Stored data:
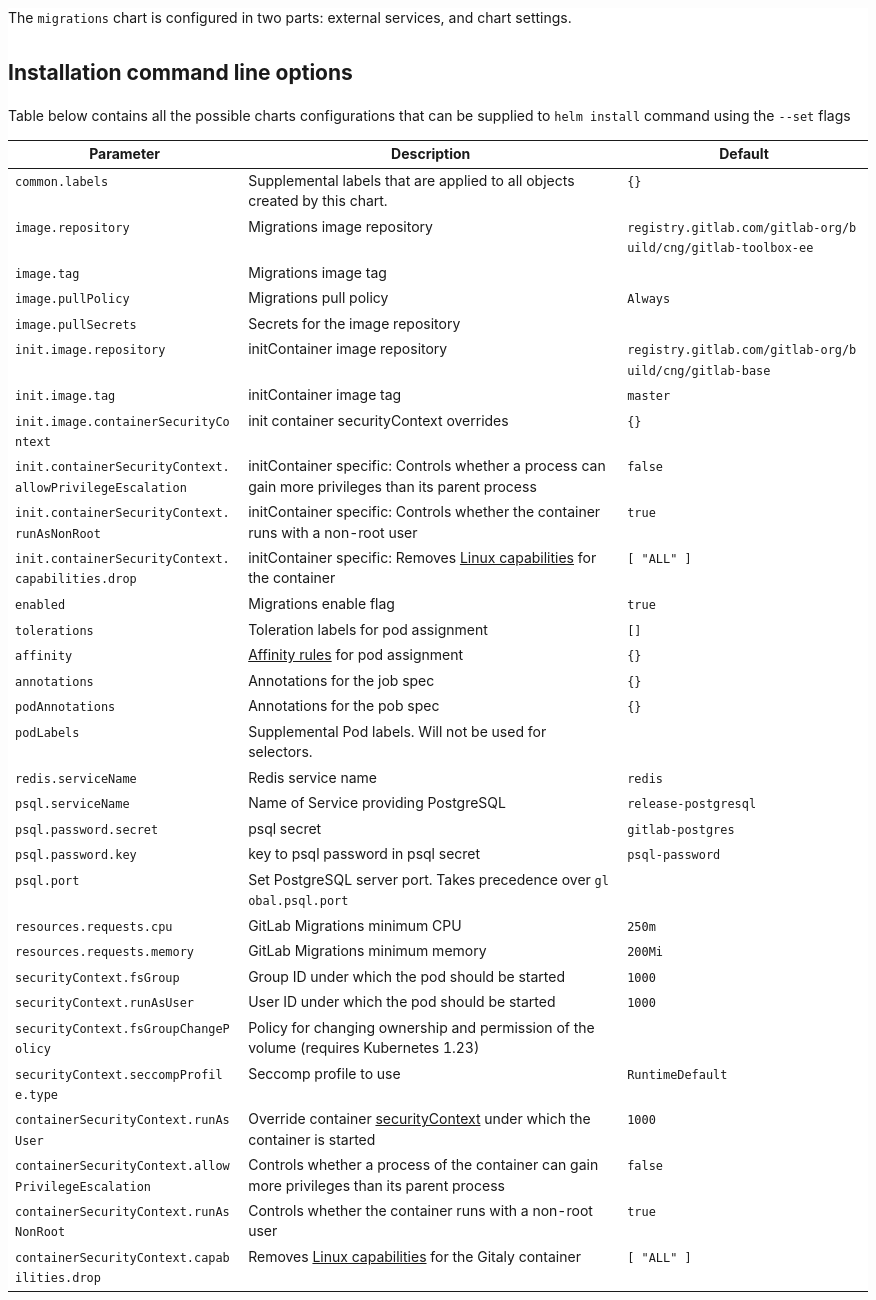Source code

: The `migrations` chart is configured in two parts: external services, and chart settings.

## Installation command line options

Table below contains all the possible charts configurations that can be supplied to `helm install` command using the `--set` flags

| Parameter                   | Description                              | Default           |
| --------------------------- | ---------------------------------------- | ----------------  |
| `common.labels`             | Supplemental labels that are applied to all objects created by this chart.  | `{}` |
| `image.repository`          | Migrations image repository              | `registry.gitlab.com/gitlab-org/build/cng/gitlab-toolbox-ee` |
| `image.tag`                 | Migrations image tag                     |                   |
| `image.pullPolicy`          | Migrations pull policy                   | `Always`          |
| `image.pullSecrets`         | Secrets for the image repository         |                   |
| `init.image.repository`     | initContainer image repository           | `registry.gitlab.com/gitlab-org/build/cng/gitlab-base` |
| `init.image.tag`            | initContainer image tag                  | `master`          |
| `init.image.containerSecurityContext` | init container securityContext overrides | `{}`    |
| `init.containerSecurityContext.allowPrivilegeEscalation` | initContainer specific: Controls whether a process can gain more privileges than its parent process                                                                             | `false`                                                                               |
| `init.containerSecurityContext.runAsNonRoot`             | initContainer specific: Controls whether the container runs with a non-root user                                                                                                | `true`                                                                                |
| `init.containerSecurityContext.capabilities.drop`        | initContainer specific: Removes [Linux capabilities](https://man7.org/linux/man-pages/man7/capabilities.7.html) for the container                                               | `[ "ALL" ]`                                                                           |
| `enabled`                   | Migrations enable flag                   | `true`            |
| `tolerations`               | Toleration labels for pod assignment     | `[]`              |
| `affinity`                  | [Affinity rules](../_index.md#affinity) for pod assignment            | `{}`              |
| `annotations`               | Annotations for the job spec             | `{}`              |
| `podAnnotations`            | Annotations for the pob spec             | `{}`              |
| `podLabels`                 | Supplemental Pod labels. Will not be used for selectors. |   |
| `redis.serviceName`         | Redis service name                       | `redis`           |
| `psql.serviceName`          | Name of Service providing PostgreSQL     | `release-postgresql` |
| `psql.password.secret`      | psql secret                              | `gitlab-postgres` |
| `psql.password.key`         | key to psql password in psql secret      | `psql-password`   |
| `psql.port`                 | Set PostgreSQL server port. Takes precedence over `global.psql.port` |   |
| `resources.requests.cpu`    | GitLab Migrations minimum CPU                  | `250m`                                   |
| `resources.requests.memory` | GitLab Migrations minimum memory               | `200Mi`                                  |
| `securityContext.fsGroup`   | Group ID under which the pod should be started | `1000`                                   |
| `securityContext.runAsUser` | User ID under which the pod should be started  | `1000`                                   |
| `securityContext.fsGroupChangePolicy` | Policy for changing ownership and permission of the volume (requires Kubernetes 1.23) |    |
| `securityContext.seccompProfile.type`                    | Seccomp profile to use                                                                                                                                                          | `RuntimeDefault`                                                                      |
| `containerSecurityContext.runAsUser`  | Override container [securityContext](https://kubernetes.io/docs/reference/generated/kubernetes-api/v1.25/#securitycontext-v1-core) under which the container is started | `1000` |
| `containerSecurityContext.allowPrivilegeEscalation`      | Controls whether a process of the container can gain more privileges than its parent process                                                                                    | `false`                                                                               |
| `containerSecurityContext.runAsNonRoot`                  | Controls whether the container runs with a non-root user                                                                                                                        | `true`                                                                                |
| `containerSecurityContext.capabilities.drop`             | Removes [Linux capabilities](https://man7.org/linux/man-pages/man7/capabilities.7.html) for the Gitaly container                                                                | `[ "ALL" ]`                                                                           |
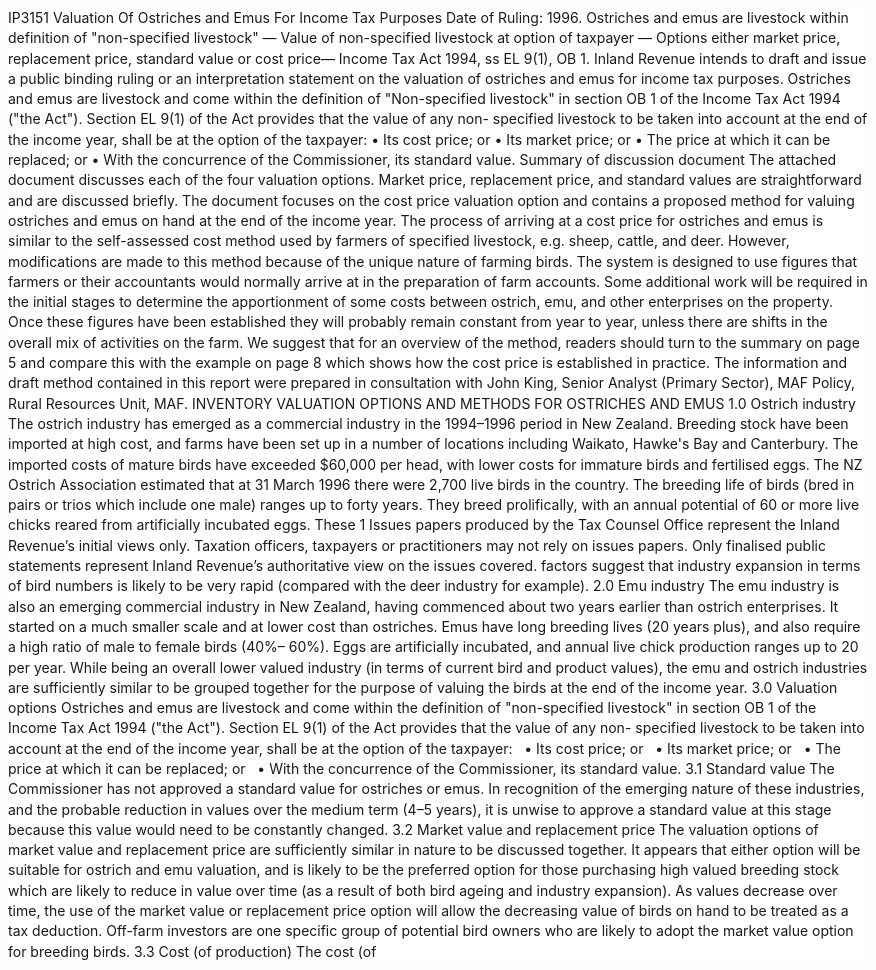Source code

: IP3151 Valuation Of Ostriches and Emus For Income Tax Purposes Date of Ruling: 1996. Ostriches and emus are livestock within definition of "non-specified livestock" — Value of non-specified livestock at option of taxpayer — Options either market price, replacement price, standard value or cost price— Income Tax Act 1994, ss EL 9(1), OB 1. Inland Revenue intends to draft and issue a public binding ruling or an interpretation statement on the valuation of ostriches and emus for income tax purposes. Ostriches and emus are livestock and come within the definition of "Non-specified livestock" in section OB 1 of the Income Tax Act 1994 ("the Act"). Section EL 9(1) of the Act provides that the value of any non- specified livestock to be taken into account at the end of the income year, shall be at the option of the taxpayer: • Its cost price; or • Its market price; or • The price at which it can be replaced; or • With the concurrence of the Commissioner, its standard value. Summary of discussion document The attached document discusses each of the four valuation options. Market price, replacement price, and standard values are straightforward and are discussed briefly. The document focuses on the cost price valuation option and contains a proposed method for valuing ostriches and emus on hand at the end of the income year. The process of arriving at a cost price for ostriches and emus is similar to the self-assessed cost method used by farmers of specified livestock, e.g. sheep, cattle, and deer. However, modifications are made to this method because of the unique nature of farming birds. The system is designed to use figures that farmers or their accountants would normally arrive at in the preparation of farm accounts. Some additional work will be required in the initial stages to determine the apportionment of some costs between ostrich, emu, and other enterprises on the property. Once these figures have been established they will probably remain constant from year to year, unless there are shifts in the overall mix of activities on the farm. We suggest that for an overview of the method, readers should turn to the summary on page 5 and compare this with the example on page 8 which shows how the cost price is established in practice. The information and draft method contained in this report were prepared in consultation with John King, Senior Analyst (Primary Sector), MAF Policy, Rural Resources Unit, MAF. INVENTORY VALUATION OPTIONS AND METHODS FOR OSTRICHES AND EMUS 1.0 Ostrich industry The ostrich industry has emerged as a commercial industry in the 1994–1996 period in New Zealand. Breeding stock have been imported at high cost, and farms have been set up in a number of locations including Waikato, Hawke's Bay and Canterbury. The imported costs of mature birds have exceeded $60,000 per head, with lower costs for immature birds and fertilised eggs. The NZ Ostrich Association estimated that at 31 March 1996 there were 2,700 live birds in the country. The breeding life of birds (bred in pairs or trios which include one male) ranges up to forty years. They breed prolifically, with an annual potential of 60 or more live chicks reared from artificially incubated eggs. These 1 Issues papers produced by the Tax Counsel Office represent the Inland Revenue’s initial views only. Taxation officers, taxpayers or practitioners may not rely on issues papers. Only finalised public statements represent Inland Revenue’s authoritative view on the issues covered. factors suggest that industry expansion in terms of bird numbers is likely to be very rapid (compared with the deer industry for example). 2.0 Emu industry The emu industry is also an emerging commercial industry in New Zealand, having commenced about two years earlier than ostrich enterprises. It started on a much smaller scale and at lower cost than ostriches. Emus have long breeding lives (20 years plus), and also require a high ratio of male to female birds (40%– 60%). Eggs are artificially incubated, and annual live chick production ranges up to 20 per year. While being an overall lower valued industry (in terms of current bird and product values), the emu and ostrich industries are sufficiently similar to be grouped together for the purpose of valuing the birds at the end of the income year. 3.0 Valuation options Ostriches and emus are livestock and come within the definition of "non-specified livestock" in section OB 1 of the Income Tax Act 1994 ("the Act"). Section EL 9(1) of the Act provides that the value of any non- specified livestock to be taken into account at the end of the income year, shall be at the option of the taxpayer:   • Its cost price; or   • Its market price; or   • The price at which it can be replaced; or   • With the concurrence of the Commissioner, its standard value. 3.1 Standard value The Commissioner has not approved a standard value for ostriches or emus. In recognition of the emerging nature of these industries, and the probable reduction in values over the medium term (4–5 years), it is unwise to approve a standard value at this stage because this value would need to be constantly changed. 3.2 Market value and replacement price The valuation options of market value and replacement price are sufficiently similar in nature to be discussed together. It appears that either option will be suitable for ostrich and emu valuation, and is likely to be the preferred option for those purchasing high valued breeding stock which are likely to reduce in value over time (as a result of both bird ageing and industry expansion). As values decrease over time, the use of the market value or replacement price option will allow the decreasing value of birds on hand to be treated as a tax deduction. Off-farm investors are one specific group of potential bird owners who are likely to adopt the market value option for breeding birds. 3.3 Cost (of production) The cost (of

Problem requirements:
Please copy the text of all the records above word for word, leaving out the pictures.

Output of the exercise:
Source code

: The `migrations` chart is configured in two parts: external services, and chart settings.

## Installation command line options

Table below contains all the possible charts configurations that can be supplied to `helm install` command using the `--set` flags

| Parameter                   | Description                              | Default           |
| --------------------------- | ---------------------------------------- | ----------------  |
| `common.labels`             | Supplemental labels that are applied to all objects created by this chart.  | `{}` |
| `image.repository`          | Migrations image repository              | `registry.gitlab.com/gitlab-org/build/cng/gitlab-toolbox-ee` |
| `image.tag`                 | Migrations image tag                     |                   |
| `image.pullPolicy`          | Migrations pull policy                   | `Always`          |
| `image.pullSecrets`         | Secrets for the image repository         |                   |
| `init.image.repository`     | initContainer image repository           | `registry.gitlab.com/gitlab-org/build/cng/gitlab-base` |
| `init.image.tag`            | initContainer image tag                  | `master`          |
| `init.image.containerSecurityContext` | init container securityContext overrides | `{}`    |
| `init.containerSecurityContext.allowPrivilegeEscalation` | initContainer specific: Controls whether a process can gain more privileges than its parent process                                                                             | `false`                                                                               |
| `init.containerSecurityContext.runAsNonRoot`             | initContainer specific: Controls whether the container runs with a non-root user                                                                                                | `true`                                                                                |
| `init.containerSecurityContext.capabilities.drop`        | initContainer specific: Removes [Linux capabilities](https://man7.org/linux/man-pages/man7/capabilities.7.html) for the container                                               | `[ "ALL" ]`                                                                           |
| `enabled`                   | Migrations enable flag                   | `true`            |
| `tolerations`               | Toleration labels for pod assignment     | `[]`              |
| `affinity`                  | [Affinity rules](../_index.md#affinity) for pod assignment            | `{}`              |
| `annotations`               | Annotations for the job spec             | `{}`              |
| `podAnnotations`            | Annotations for the pob spec             | `{}`              |
| `podLabels`                 | Supplemental Pod labels. Will not be used for selectors. |   |
| `redis.serviceName`         | Redis service name                       | `redis`           |
| `psql.serviceName`          | Name of Service providing PostgreSQL     | `release-postgresql` |
| `psql.password.secret`      | psql secret                              | `gitlab-postgres` |
| `psql.password.key`         | key to psql password in psql secret      | `psql-password`   |
| `psql.port`                 | Set PostgreSQL server port. Takes precedence over `global.psql.port` |   |
| `resources.requests.cpu`    | GitLab Migrations minimum CPU                  | `250m`                                   |
| `resources.requests.memory` | GitLab Migrations minimum memory               | `200Mi`                                  |
| `securityContext.fsGroup`   | Group ID under which the pod should be started | `1000`                                   |
| `securityContext.runAsUser` | User ID under which the pod should be started  | `1000`                                   |
| `securityContext.fsGroupChangePolicy` | Policy for changing ownership and permission of the volume (requires Kubernetes 1.23) |    |
| `securityContext.seccompProfile.type`                    | Seccomp profile to use                                                                                                                                                          | `RuntimeDefault`                                                                      |
| `containerSecurityContext.runAsUser`  | Override container [securityContext](https://kubernetes.io/docs/reference/generated/kubernetes-api/v1.25/#securitycontext-v1-core) under which the container is started | `1000` |
| `containerSecurityContext.allowPrivilegeEscalation`      | Controls whether a process of the container can gain more privileges than its parent process                                                                                    | `false`                                                                               |
| `containerSecurityContext.runAsNonRoot`                  | Controls whether the container runs with a non-root user                                                                                                                        | `true`                                                                                |
| `containerSecurityContext.capabilities.drop`             | Removes [Linux capabilities](https://man7.org/linux/man-pages/man7/capabilities.7.html) for the Gitaly container                                                                | `[ "ALL" ]`                                                                           |
Source code

: IP3151 Valuation Of Ostriches and Emus For Income Tax Purposes Date of Ruling: 1996. Ostriches and emus are livestock within definition of "non-specified livestock" — Value of non-specified livestock at option of taxpayer — Options either market price, replacement price, standard value or cost price— Income Tax Act 1994, ss EL 9(1), OB 1. Inland Revenue intends to draft and issue a public binding ruling or an interpretation statement on the valuation of ostriches and emus for income tax purposes. Ostriches and emus are livestock and come within the definition of "Non-specified livestock" in section OB 1 of the Income Tax Act 1994 ("the Act"). Section EL 9(1) of the Act provides that the value of any non- specified livestock to be taken into account at the end of the income year, shall be at the option of the taxpayer: • Its cost price; or • Its market price; or • The price at which it can be replaced; or • With the concurrence of the Commissioner, its standard value. Summary of discussion document The attached document discusses each of the four valuation options. Market price, replacement price, and standard values are straightforward and are discussed briefly. The document focuses on the cost price valuation option and contains a proposed method for valuing ostriches and emus on hand at the end of the income year. The process of arriving at a cost price for ostriches and emus is similar to the self-assessed cost method used by farmers of specified livestock, e.g. sheep, cattle, and deer. However, modifications are made to this method because of the unique nature of farming birds. The system is designed to use figures that farmers or their accountants would normally arrive at in the preparation of farm accounts. Some additional work will be required in the initial stages to determine the apportionment of some costs between ostrich, emu, and other enterprises on the property. Once these figures have been established they will probably remain constant from year to year, unless there are shifts in the overall mix of activities on the farm. We suggest that for an overview of the method, readers should turn to the summary on page 5 and compare this with the example on page 8 which shows how the cost price is established in practice. The information and draft method contained in this report were prepared in consultation with John King, Senior Analyst (Primary Sector), MAF Policy, Rural Resources Unit, MAF. INVENTORY VALUATION OPTIONS AND METHODS FOR OSTRICHES AND EMUS 1.0 Ostrich industry The ostrich industry has emerged as a commercial industry in the 1994–1996 period in New Zealand. Breeding stock have been imported at high cost, and farms have been set up in a number of locations including Waikato, Hawke's Bay and Canterbury. The imported costs of mature birds have exceeded $60,000 per head, with lower costs for immature birds and fertilised eggs. The NZ Ostrich Association estimated that at 31 March 1996 there were 2,700 live birds in the country. The breeding life of birds (bred in pairs or trios which include one male) ranges up to forty years. They breed prolifically, with an annual potential of 60 or more live chicks reared from artificially incubated eggs. These 1 Issues papers produced by the Tax Counsel Office represent the Inland Revenue’s initial views only. Taxation officers, taxpayers or practitioners may not rely on issues papers. Only finalised public statements represent Inland Revenue’s authoritative view on the issues covered. factors suggest that industry expansion in terms of bird numbers is likely to be very rapid (compared with the deer industry for example). 2.0 Emu industry The emu industry is also an emerging commercial industry in New Zealand, having commenced about two years earlier than ostrich enterprises. It started on a much smaller scale and at lower cost than ostriches. Emus have long breeding lives (20 years plus), and also require a high ratio of male to female birds (40%– 60%). Eggs are artificially incubated, and annual live chick production ranges up to 20 per year. While being an overall lower valued industry (in terms of current bird and product values), the emu and ostrich industries are sufficiently similar to be grouped together for the purpose of valuing the birds at the end of the income year. 3.0 Valuation options Ostriches and emus are livestock and come within the definition of "non-specified livestock" in section OB 1 of the Income Tax Act 1994 ("the Act"). Section EL 9(1) of the Act provides that the value of any non- specified livestock to be taken into account at the end of the income year, shall be at the option of the taxpayer:   • Its cost price; or   • Its market price; or   • The price at which it can be replaced; or   • With the concurrence of the Commissioner, its standard value. 3.1 Standard value The Commissioner has not approved a standard value for ostriches or emus. In recognition of the emerging nature of these industries, and the probable reduction in values over the medium term (4–5 years), it is unwise to approve a standard value at this stage because this value would need to be constantly changed. 3.2 Market value and replacement price The valuation options of market value and replacement price are sufficiently similar in nature to be discussed together. It appears that either option will be suitable for ostrich and emu valuation, and is likely to be the preferred option for those purchasing high valued breeding stock which are likely to reduce in value over time (as a result of both bird ageing and industry expansion). As values decrease over time, the use of the market value or replacement price option will allow the decreasing value of birds on hand to be treated as a tax deduction. Off-farm investors are one specific group of potential bird owners who are likely to adopt the market value option for breeding birds. 3.3 Cost (of production) The cost (of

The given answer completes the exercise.